Objectives: To determine the relationship between blood pressure (BP) and all-cause mortality in subjects aged 80 and older with hypertension.
Design: Retrospective cohort study with 5 years of follow-up.
Setting: Ten Veterans AFFAIRS (VA) sites.
Participants: Four thousand seventy-one ambulatory patients aged 80 and older with hypertension.
Measurements: The outcome measure was likelihood of survival during the follow-up period. Vital status was obtained from VA and Social Security files.
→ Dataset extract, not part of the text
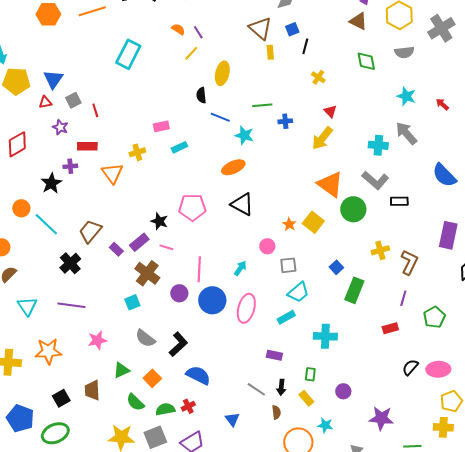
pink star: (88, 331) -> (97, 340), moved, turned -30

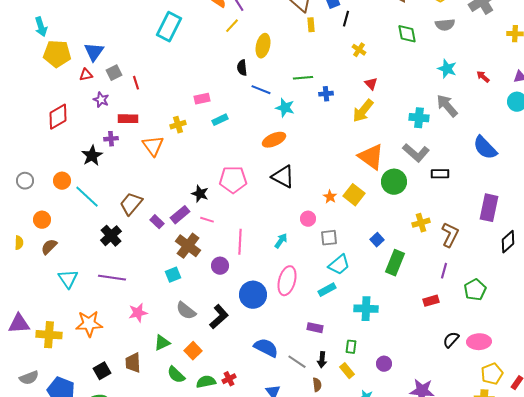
blue circle: (212, 300) -> (253, 295), moved
blue semicircle: (198, 375) -> (266, 348), moved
Variables collected for adjustment in Cox regression models were baseline BP, medications, demographics, diagnoses, and health-related quality of life (HRQoL); HRQoL information was available on 1,289 subjects based on Veterans Health Study Short From-36 (SF-36) questionnaire scores.
Results: Subjects with higher BP (up to a systolic BP (SBP) of 139 mmHg and a diastolic BP (DBP) of 89 mmHg) were less likely to die during follow-up than subjects with lower BP. After baseline adjustments, the hazard ratio for a 10-point increase in SBP was 0.82 (95% confidence interval (CI)=0.74-0.91), up to a SBP of 139 mmHg, and for DBP was 0.85 (95% CI=0.78-0.92), up to a DBP of 89 mmHg. There was no significant association between survival and BP levels in subjects with uncontrolled hypertension.
Conclusion: In a cohort of very old, hypertensive veterans, in subjects with controlled BPs, subjects with lower BP levels had a lower 5-year survival than those with higher BPs. This suggests that clinicians should use caution in their approach to BP lowering in this age group.